## Problem requirements
Transcribe every entry word for word, but drop the pictures.

Page layout parsing data:
────────────────

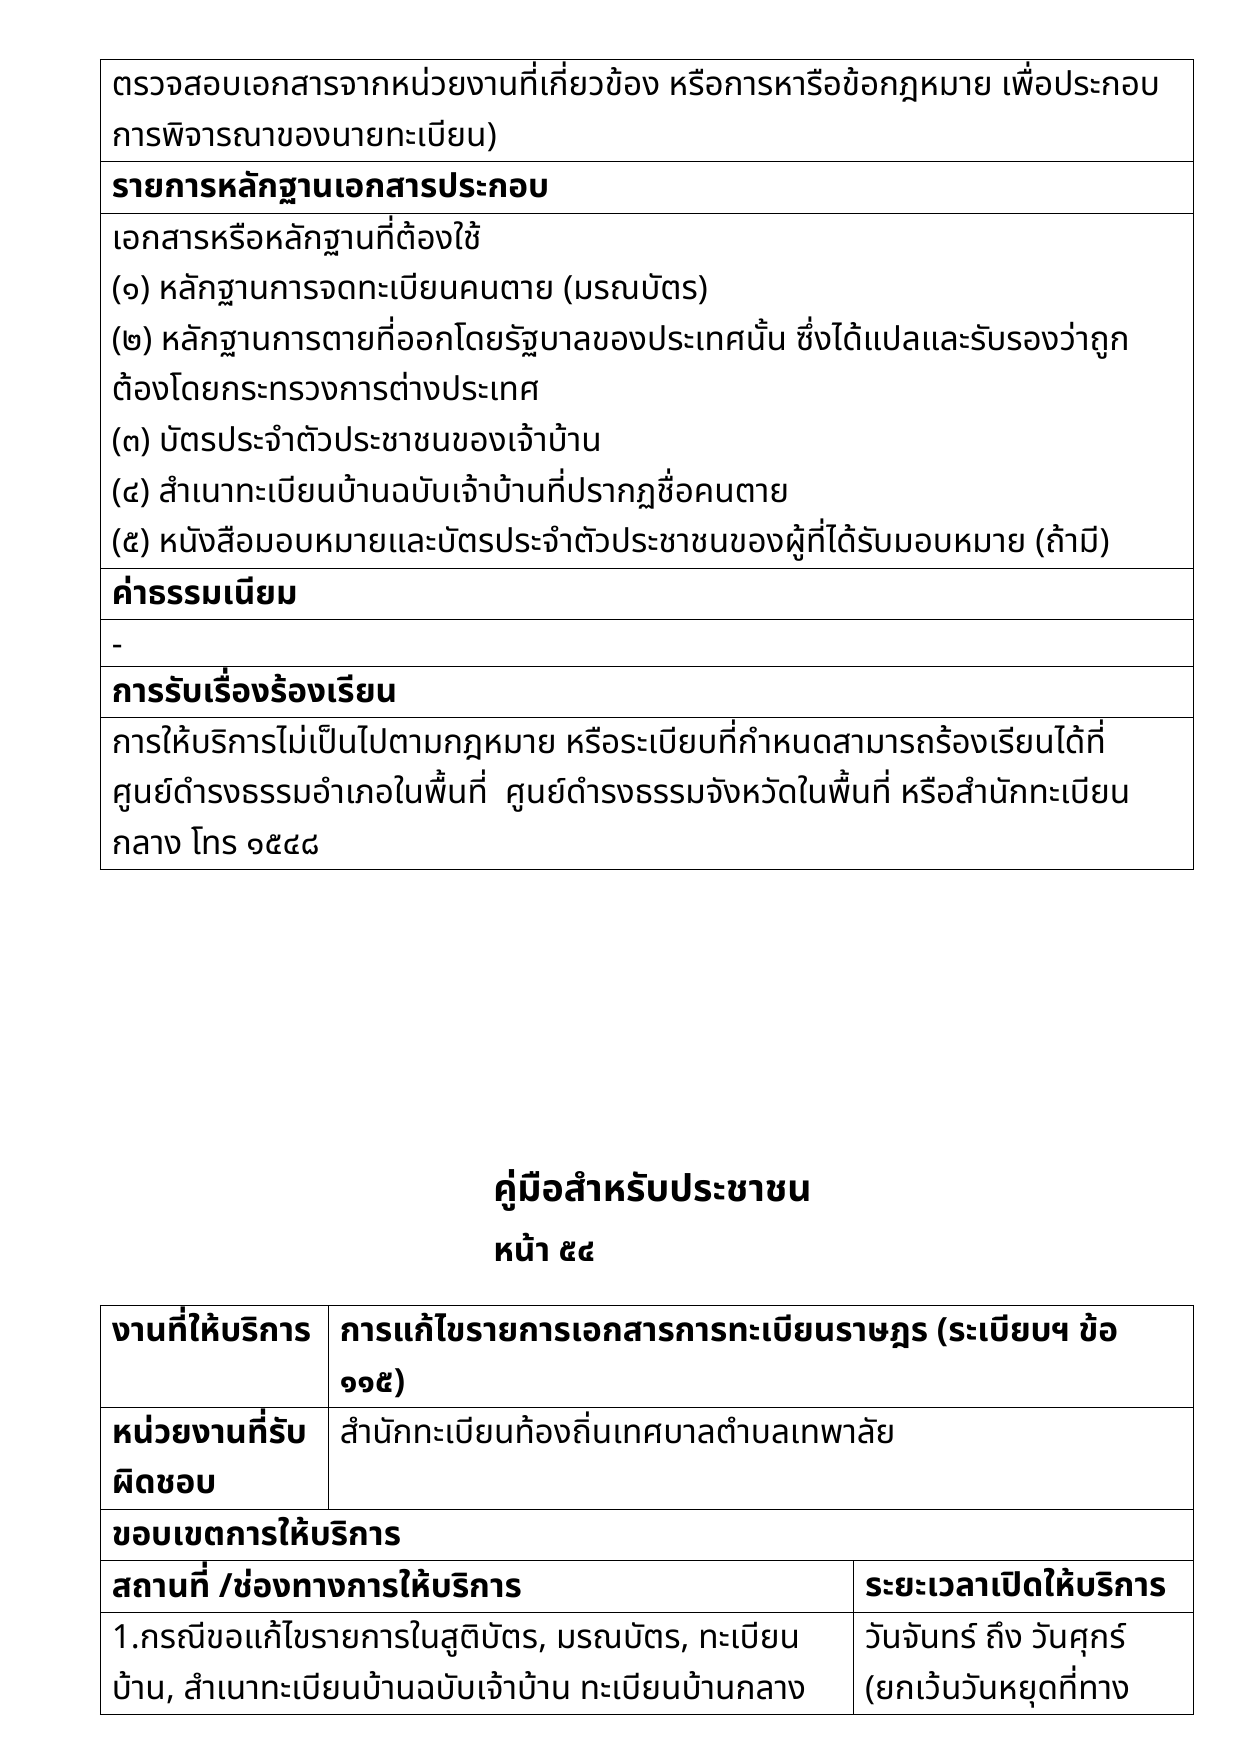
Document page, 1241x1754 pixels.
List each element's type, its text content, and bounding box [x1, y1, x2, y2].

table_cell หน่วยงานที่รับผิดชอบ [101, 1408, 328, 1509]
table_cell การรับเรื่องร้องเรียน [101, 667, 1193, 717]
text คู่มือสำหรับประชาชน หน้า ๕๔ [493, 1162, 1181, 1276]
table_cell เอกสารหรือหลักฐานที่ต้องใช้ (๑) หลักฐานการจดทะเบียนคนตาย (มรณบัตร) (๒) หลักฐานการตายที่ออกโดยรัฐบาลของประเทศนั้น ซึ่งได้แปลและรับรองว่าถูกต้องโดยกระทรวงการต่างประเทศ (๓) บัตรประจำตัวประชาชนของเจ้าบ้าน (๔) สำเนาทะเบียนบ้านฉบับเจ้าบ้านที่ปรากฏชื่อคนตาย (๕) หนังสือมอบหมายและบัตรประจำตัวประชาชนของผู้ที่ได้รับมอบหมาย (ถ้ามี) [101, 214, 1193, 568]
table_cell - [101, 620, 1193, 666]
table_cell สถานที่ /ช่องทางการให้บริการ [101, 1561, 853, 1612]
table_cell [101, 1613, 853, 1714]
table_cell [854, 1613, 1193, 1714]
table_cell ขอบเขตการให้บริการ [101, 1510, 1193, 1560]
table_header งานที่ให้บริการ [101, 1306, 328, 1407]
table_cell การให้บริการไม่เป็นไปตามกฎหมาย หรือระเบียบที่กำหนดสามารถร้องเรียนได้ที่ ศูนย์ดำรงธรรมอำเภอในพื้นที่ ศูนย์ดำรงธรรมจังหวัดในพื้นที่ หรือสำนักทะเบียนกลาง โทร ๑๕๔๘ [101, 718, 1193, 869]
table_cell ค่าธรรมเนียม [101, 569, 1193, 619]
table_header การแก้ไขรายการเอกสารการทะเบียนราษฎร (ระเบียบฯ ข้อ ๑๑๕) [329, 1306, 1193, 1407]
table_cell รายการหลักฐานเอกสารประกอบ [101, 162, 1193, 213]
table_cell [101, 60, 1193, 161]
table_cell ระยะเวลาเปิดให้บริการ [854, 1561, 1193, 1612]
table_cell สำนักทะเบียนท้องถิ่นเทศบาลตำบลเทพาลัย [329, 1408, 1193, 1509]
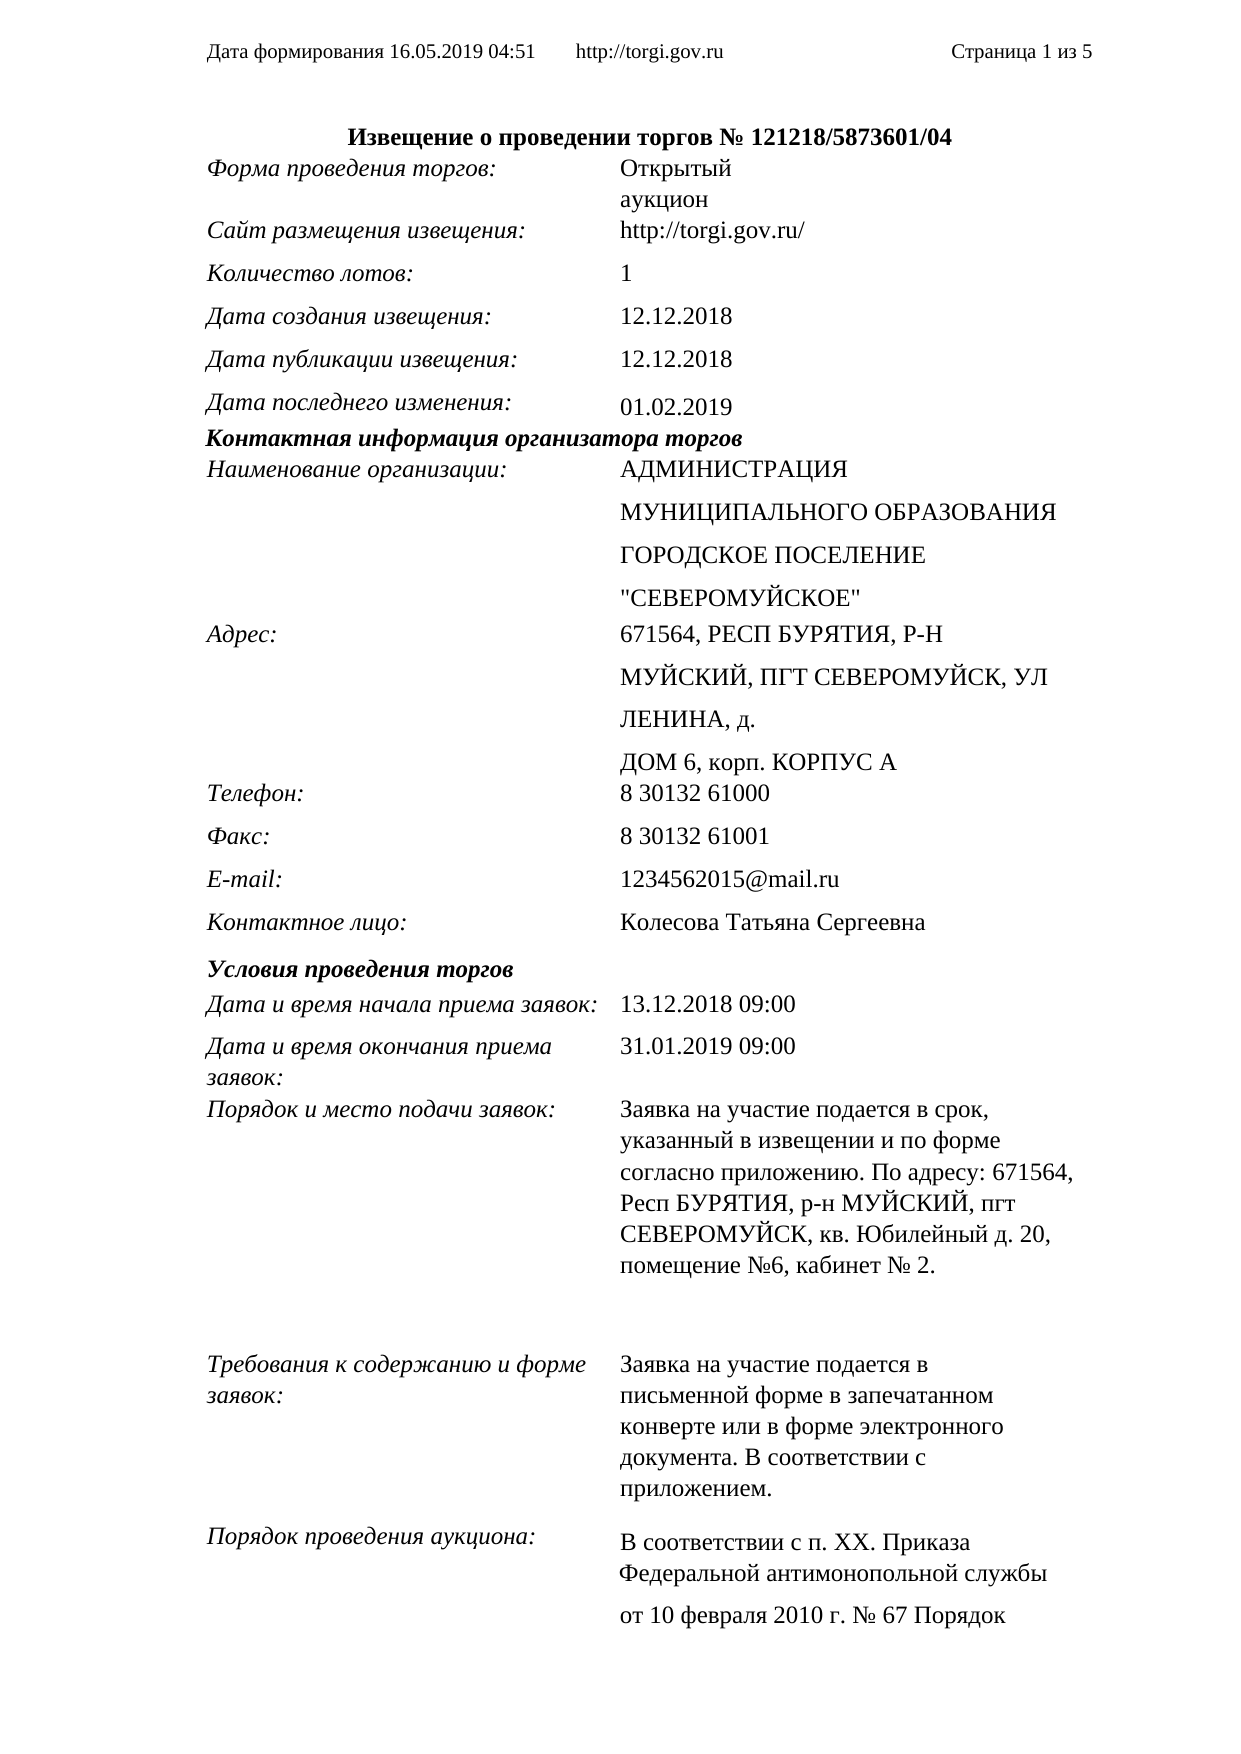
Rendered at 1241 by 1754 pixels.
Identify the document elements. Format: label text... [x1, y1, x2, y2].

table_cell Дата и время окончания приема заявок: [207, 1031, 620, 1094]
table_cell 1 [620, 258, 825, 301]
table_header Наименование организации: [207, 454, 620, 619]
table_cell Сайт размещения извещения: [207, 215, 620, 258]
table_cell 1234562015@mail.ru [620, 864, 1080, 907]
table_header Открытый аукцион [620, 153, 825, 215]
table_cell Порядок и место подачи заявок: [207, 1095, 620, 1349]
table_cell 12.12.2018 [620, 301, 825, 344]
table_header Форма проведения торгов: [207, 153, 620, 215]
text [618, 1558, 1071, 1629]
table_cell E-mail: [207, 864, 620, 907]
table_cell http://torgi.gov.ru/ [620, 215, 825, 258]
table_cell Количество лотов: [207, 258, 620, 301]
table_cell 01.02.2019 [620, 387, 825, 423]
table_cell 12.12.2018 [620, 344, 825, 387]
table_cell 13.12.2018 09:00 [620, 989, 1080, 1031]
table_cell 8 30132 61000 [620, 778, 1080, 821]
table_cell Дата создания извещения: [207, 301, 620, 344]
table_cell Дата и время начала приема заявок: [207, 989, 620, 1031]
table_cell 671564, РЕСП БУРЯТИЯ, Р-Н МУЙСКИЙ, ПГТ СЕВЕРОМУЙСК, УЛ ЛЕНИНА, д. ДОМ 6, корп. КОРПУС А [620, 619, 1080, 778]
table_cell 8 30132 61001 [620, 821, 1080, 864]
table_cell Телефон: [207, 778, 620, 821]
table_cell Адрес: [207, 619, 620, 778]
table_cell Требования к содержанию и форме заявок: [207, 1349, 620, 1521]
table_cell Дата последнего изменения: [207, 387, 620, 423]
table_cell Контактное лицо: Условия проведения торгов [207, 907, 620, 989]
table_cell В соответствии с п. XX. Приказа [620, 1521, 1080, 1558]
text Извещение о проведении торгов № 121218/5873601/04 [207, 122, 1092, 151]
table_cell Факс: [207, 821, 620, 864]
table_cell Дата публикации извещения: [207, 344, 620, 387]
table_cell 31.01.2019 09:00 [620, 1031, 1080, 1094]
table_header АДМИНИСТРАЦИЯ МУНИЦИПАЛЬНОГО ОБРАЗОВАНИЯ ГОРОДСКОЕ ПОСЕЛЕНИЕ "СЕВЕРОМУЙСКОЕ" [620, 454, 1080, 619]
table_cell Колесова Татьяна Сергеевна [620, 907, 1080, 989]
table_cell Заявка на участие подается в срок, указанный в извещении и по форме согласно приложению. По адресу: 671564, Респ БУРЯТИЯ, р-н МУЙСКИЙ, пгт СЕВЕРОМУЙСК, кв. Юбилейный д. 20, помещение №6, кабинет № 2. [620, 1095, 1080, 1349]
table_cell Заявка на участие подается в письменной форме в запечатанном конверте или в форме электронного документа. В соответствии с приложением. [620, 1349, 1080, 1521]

────────────────

## Expected answer
Document page, 1241x1754 pixels.
List each element's type, its text content, and bounding box [x1, y1, x2, y2].

table_cell หน่วยงานที่รับผิดชอบ [101, 1408, 328, 1509]
table_cell การรับเรื่องร้องเรียน [101, 667, 1193, 717]
text คู่มือสำหรับประชาชน หน้า ๕๔ [493, 1162, 1181, 1276]
table_cell เอกสารหรือหลักฐานที่ต้องใช้ (๑) หลักฐานการจดทะเบียนคนตาย (มรณบัตร) (๒) หลักฐานการตายที่ออกโดยรัฐบาลของประเทศนั้น ซึ่งได้แปลและรับรองว่าถูกต้องโดยกระทรวงการต่างประเทศ (๓) บัตรประจำตัวประชาชนของเจ้าบ้าน (๔) สำเนาทะเบียนบ้านฉบับเจ้าบ้านที่ปรากฏชื่อคนตาย (๕) หนังสือมอบหมายและบัตรประจำตัวประชาชนของผู้ที่ได้รับมอบหมาย (ถ้ามี) [101, 214, 1193, 568]
table_cell - [101, 620, 1193, 666]
table_cell สถานที่ /ช่องทางการให้บริการ [101, 1561, 853, 1612]
table_cell [101, 1613, 853, 1714]
table_cell [854, 1613, 1193, 1714]
table_cell ขอบเขตการให้บริการ [101, 1510, 1193, 1560]
table_header งานที่ให้บริการ [101, 1306, 328, 1407]
table_cell การให้บริการไม่เป็นไปตามกฎหมาย หรือระเบียบที่กำหนดสามารถร้องเรียนได้ที่ ศูนย์ดำรงธรรมอำเภอในพื้นที่ ศูนย์ดำรงธรรมจังหวัดในพื้นที่ หรือสำนักทะเบียนกลาง โทร ๑๕๔๘ [101, 718, 1193, 869]
table_cell ค่าธรรมเนียม [101, 569, 1193, 619]
table_header การแก้ไขรายการเอกสารการทะเบียนราษฎร (ระเบียบฯ ข้อ ๑๑๕) [329, 1306, 1193, 1407]
table_cell รายการหลักฐานเอกสารประกอบ [101, 162, 1193, 213]
table_cell [101, 60, 1193, 161]
table_cell ระยะเวลาเปิดให้บริการ [854, 1561, 1193, 1612]
table_cell สำนักทะเบียนท้องถิ่นเทศบาลตำบลเทพาลัย [329, 1408, 1193, 1509]
Rendered at 1241 by 1754 pixels.
Identify the document elements. Format: label text... [x1, y1, x2, y2].

table_cell Дата и время окончания приема заявок: [207, 1031, 620, 1094]
table_cell 1 [620, 258, 825, 301]
table_header Наименование организации: [207, 454, 620, 619]
table_cell Сайт размещения извещения: [207, 215, 620, 258]
table_cell 1234562015@mail.ru [620, 864, 1080, 907]
table_header Открытый аукцион [620, 153, 825, 215]
table_cell Порядок и место подачи заявок: [207, 1095, 620, 1349]
table_cell 12.12.2018 [620, 301, 825, 344]
table_header Форма проведения торгов: [207, 153, 620, 215]
text [618, 1558, 1071, 1629]
table_cell E-mail: [207, 864, 620, 907]
table_cell http://torgi.gov.ru/ [620, 215, 825, 258]
table_cell Количество лотов: [207, 258, 620, 301]
table_cell 01.02.2019 [620, 387, 825, 423]
table_cell 12.12.2018 [620, 344, 825, 387]
table_cell 13.12.2018 09:00 [620, 989, 1080, 1031]
table_cell 8 30132 61000 [620, 778, 1080, 821]
table_cell Дата создания извещения: [207, 301, 620, 344]
table_cell Дата и время начала приема заявок: [207, 989, 620, 1031]
table_cell 671564, РЕСП БУРЯТИЯ, Р-Н МУЙСКИЙ, ПГТ СЕВЕРОМУЙСК, УЛ ЛЕНИНА, д. ДОМ 6, корп. КОРПУС А [620, 619, 1080, 778]
table_cell 8 30132 61001 [620, 821, 1080, 864]
table_cell Телефон: [207, 778, 620, 821]
table_cell Адрес: [207, 619, 620, 778]
table_cell Требования к содержанию и форме заявок: [207, 1349, 620, 1521]
table_cell Дата последнего изменения: [207, 387, 620, 423]
table_cell Контактное лицо: Условия проведения торгов [207, 907, 620, 989]
table_cell В соответствии с п. XX. Приказа [620, 1521, 1080, 1558]
text Извещение о проведении торгов № 121218/5873601/04 [207, 122, 1092, 151]
table_cell Факс: [207, 821, 620, 864]
table_cell Дата публикации извещения: [207, 344, 620, 387]
table_cell 31.01.2019 09:00 [620, 1031, 1080, 1094]
table_header АДМИНИСТРАЦИЯ МУНИЦИПАЛЬНОГО ОБРАЗОВАНИЯ ГОРОДСКОЕ ПОСЕЛЕНИЕ "СЕВЕРОМУЙСКОЕ" [620, 454, 1080, 619]
table_cell Колесова Татьяна Сергеевна [620, 907, 1080, 989]
table_cell Заявка на участие подается в срок, указанный в извещении и по форме согласно приложению. По адресу: 671564, Респ БУРЯТИЯ, р-н МУЙСКИЙ, пгт СЕВЕРОМУЙСК, кв. Юбилейный д. 20, помещение №6, кабинет № 2. [620, 1095, 1080, 1349]
table_cell Заявка на участие подается в письменной форме в запечатанном конверте или в форме электронного документа. В соответствии с приложением. [620, 1349, 1080, 1521]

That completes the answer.